# new show "king of dirt"



## banshee67 (Apr 28, 2011)

so has anyone caught this new show on the DIY network?
King Of Dirt
its about 2 brothers who own a landscaping company in NJ

every episode, the one brother makes it a mission to completely hack the #### out of one of the homeowners nicest trees

one episode his little husky wouldnt start, so he couldnt hack up the big old maple he had planned on trimming., so whats he do? he grabs his sawzall with an extra long blade. he starts trimming 12"+ limbs off this maple with it. no undercut, bark peeling everywhere. just hacking the hell out of this thing, good stuff

last episode i saw they are taking down a small pine in someones back yard..they ditched the husky and bought themselves a small stihl
his younger brother (the chainsaw expert ) instructs him how to "cut a V out first" .. he then follows through with the bob villa technique of putting the back cut about 2 feet above the "V".. his brother yells at him.. he moves his cut down about 3" and continues... 
then after its on the ground,the same guy (gino) that didnt even know to notch it on the front first, he goes on to explain exactly how to fell trees, and the purpose of the skilled cuts he was making like he just got done cutting a 200ft spruce

other than hacking the hell out of nice trees with sawzalls and chainsaws, his favorite past time is running over beautiful ornamental cherries and japanese maples with his skid steer
one episode the homeowner is pleading with him to leave the nice wheeping cherry alone, they love it, whats he do? runs it over with his skid steer.. fails as usual, as the machine is way too small , gets a backhoe and digs it out.. only to replant another one about 2 feet away from where that one was.. 

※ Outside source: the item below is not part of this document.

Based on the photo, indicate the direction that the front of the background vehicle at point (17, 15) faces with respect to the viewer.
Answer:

one episode he actually "saved" a beautiful japanese maple, he even hired a certified arborist to help with the transplant, it wasnt very large, and he said it cost them $2000 to transplant it!? they dug it up with shovels by hand, and moved it to the back yard..

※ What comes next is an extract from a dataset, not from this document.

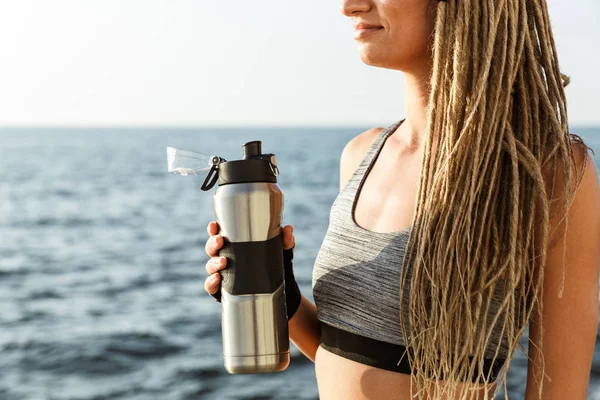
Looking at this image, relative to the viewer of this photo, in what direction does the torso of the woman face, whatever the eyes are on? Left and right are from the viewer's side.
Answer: facing the viewer and to the left of the viewer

you guys really gotta check it out.. good entertainment for sure


----------



## w8ye (Apr 28, 2011)

Comes on 11:30 PM and 2:30 Am Eastern time tonight


----------



## LumberjkChamp (Apr 28, 2011)

Can I watch online episodes? I don't have cable or dish. This show sounds even better than Ax Men (better, meaning it sounds worse). 

I like how you referenced the Bob Villa felling technique. Classic stuff. What a hack.


----------



## w8ye (Apr 29, 2011)

I didn't see any on line stuff?

The King of Dirt : Gino Panaro : DIY Network


----------